Every once in a while a Twitter query turns up something completely unexpected. I suppose that’s one reason for having them. My query on all things PubMed recently turned up the following gem: a blog entitled PubMed Search Strategies. What is it? A list of queries. What? PubMed Queries, in all the Boolean glory. The latest pair of posts are pharmacoepidemiology — keywords, and its paternal twin, pharmacoepidemiology — MeSH. The queries run for 39 and 13 terms, respectively. No average 2.3 word Web searches these.
So what are they for? They appear to be by-products of medical searches designed to characterize specific concepts in various ways. They are shared for the same reason that people share open-source code: to benefit others and to build on the work of others.
From an information-seeking perspective, I find these queries fascinating. The first one yielded 963,962 hits, of which 129,619 were review articles. By default, PubMed sorts search results by date of publication (latest first), or you can arrange these in other useful orders such as the alpha by first author, by last author, by journal or by title. I cannot imagine beginning to make sense of this list. (For the record, the second set of results produces a mere 325,835, with 54,071 review articles.) Precision-recall tradeoff indeed.

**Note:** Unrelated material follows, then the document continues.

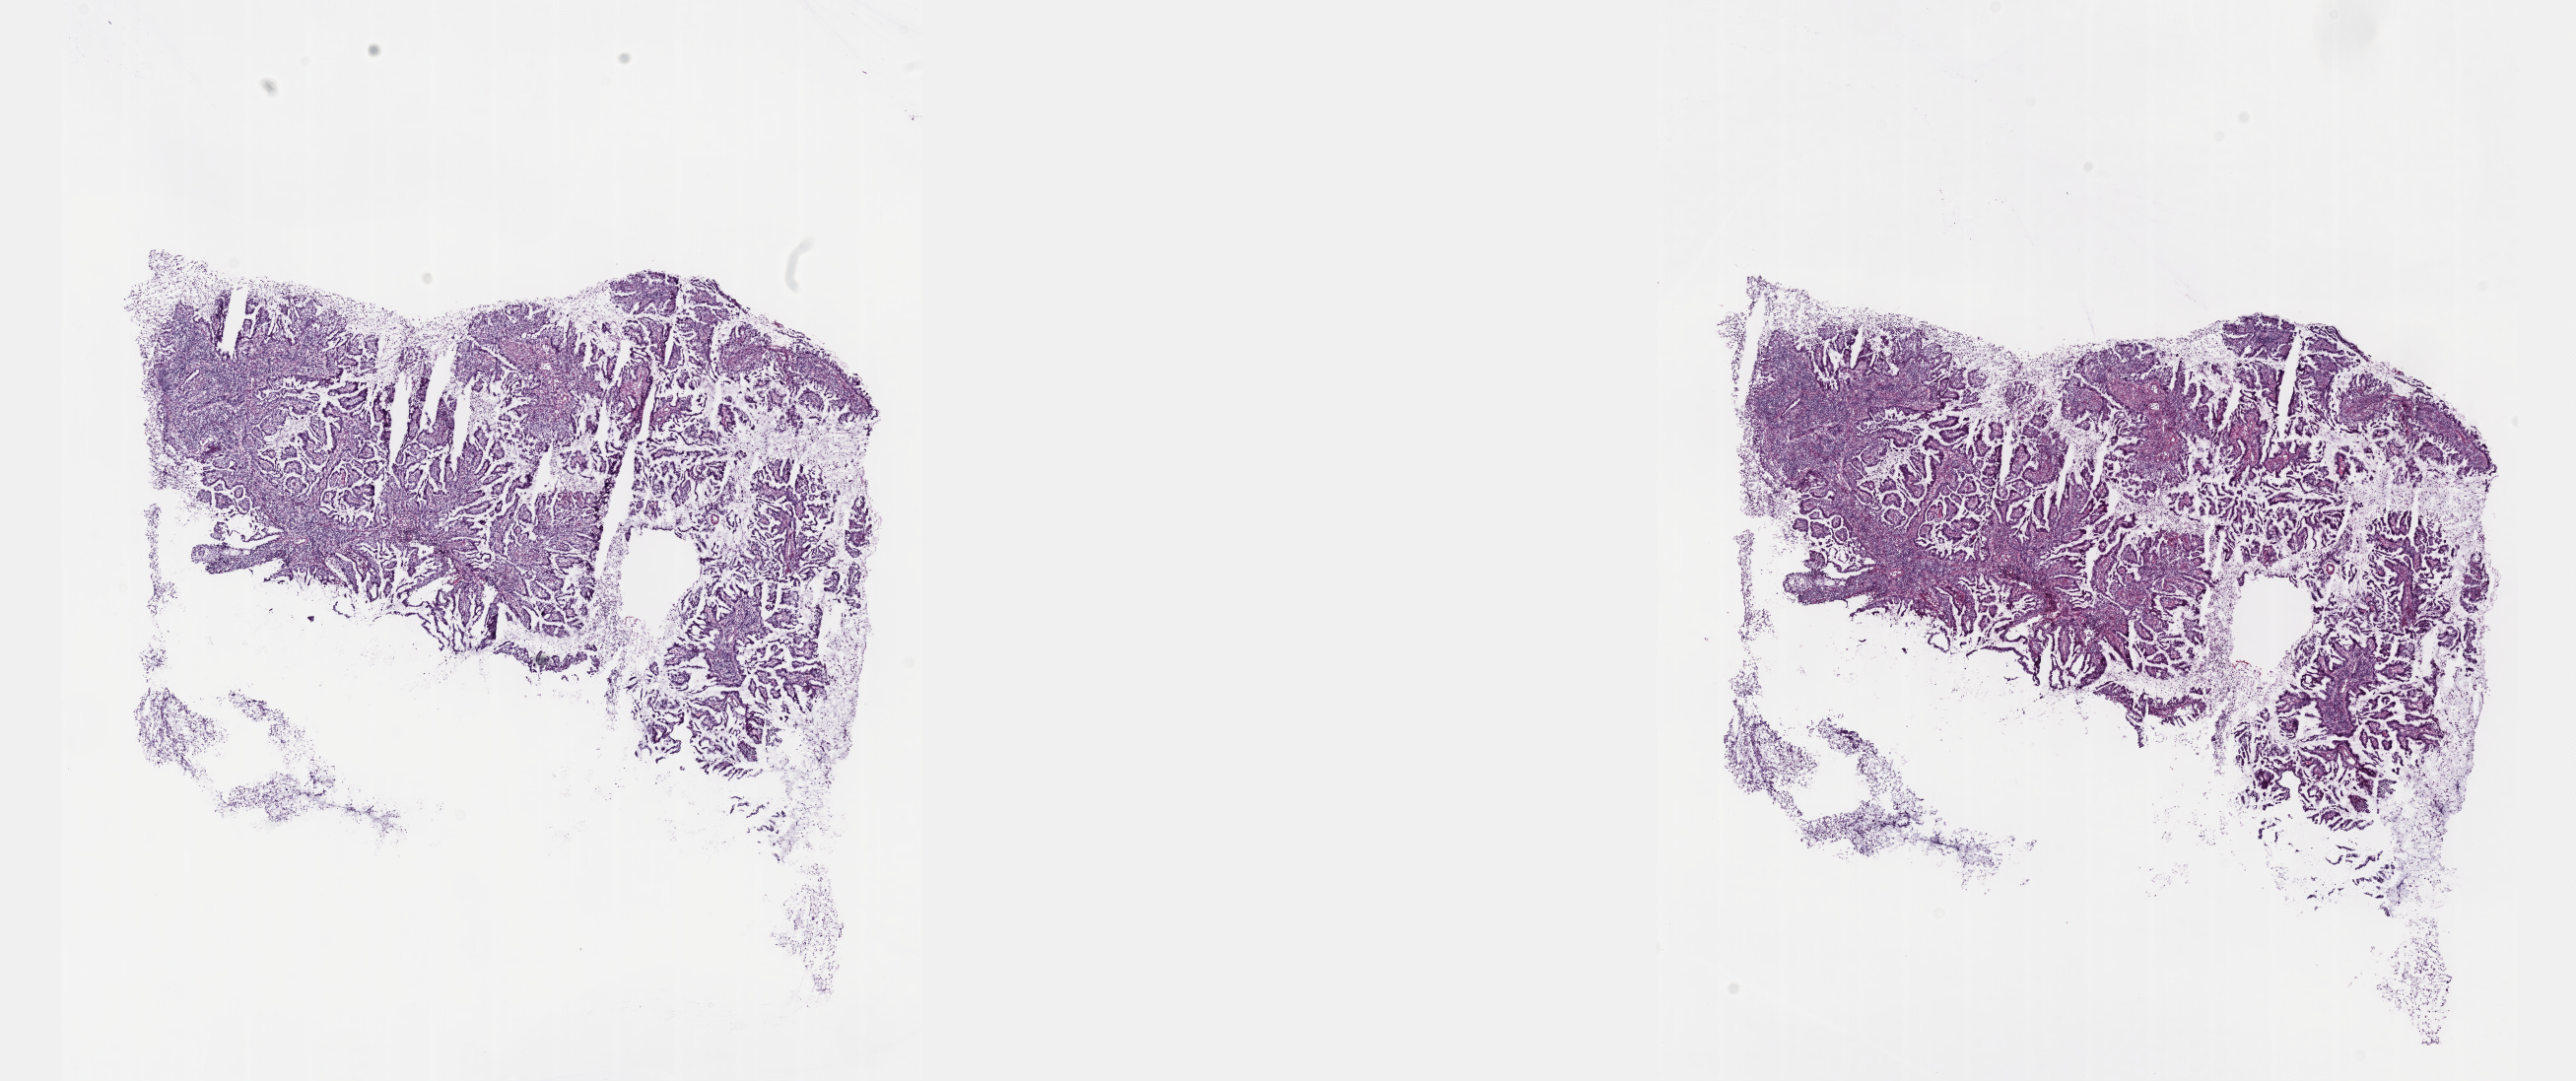
Digitized H&E tissue section (whole slide) — shown as a low-resolution overview of the whole scanned area (about 21.1 x 8.9 mm). Frozen section from the top of the tissue portion. Primary tumour sample from the cervix. Patient: female, age at initial diagnosis 46 years. Histologic grade: G2 (moderately differentiated). Pathologist review of this section (percent, as recorded): tumour cells 100%, tumour nuclei 60%, normal cells 0%, stromal cells 0%, necrosis 0%. Infiltration values recorded for this section: lymphocyte infiltration 10%, monocyte infiltration 1%, neutrophil infiltration 1%.
• diagnosis: Mucinous adenocarcinoma, endocervical type
• FIGO stage: IVB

So, it appears that like much open source code, these queries are mere components rather than finished tools that must be used in combination with other expressions to create useful queries. Each is like a complex facet that must be combined in some ruthless manner with other expressions to reduce these hundreds of thousands of results to a more human scale.
I wonder, though, if these expressions couldn’t be used for other purposes as well. There appear to be 49 posts on the site to date, mostly pairs of MeSH and keyword queries. It might be interesting to compare the lists to analyze which documents are retrieved by both queries, and which by only one. It seems that their ultimate effectiveness is predicated on combinations with other topics, but which variant — the keyword, the MeSH, or perhaps a hybrid — offers the best performance? What factors affect this performance? Would such queries be more useful with a best-match search engine (rather than a Boolean one), or would the number of terms make such computations prohibitively expensive for interactive use?
At this point, I don’t have the domain expertise to construct or evaluate such queries, but it would be interesting to work with someone to perform these experiments. Perhaps some light could be shed on the effectiveness of MeSH queries for medical information seeking.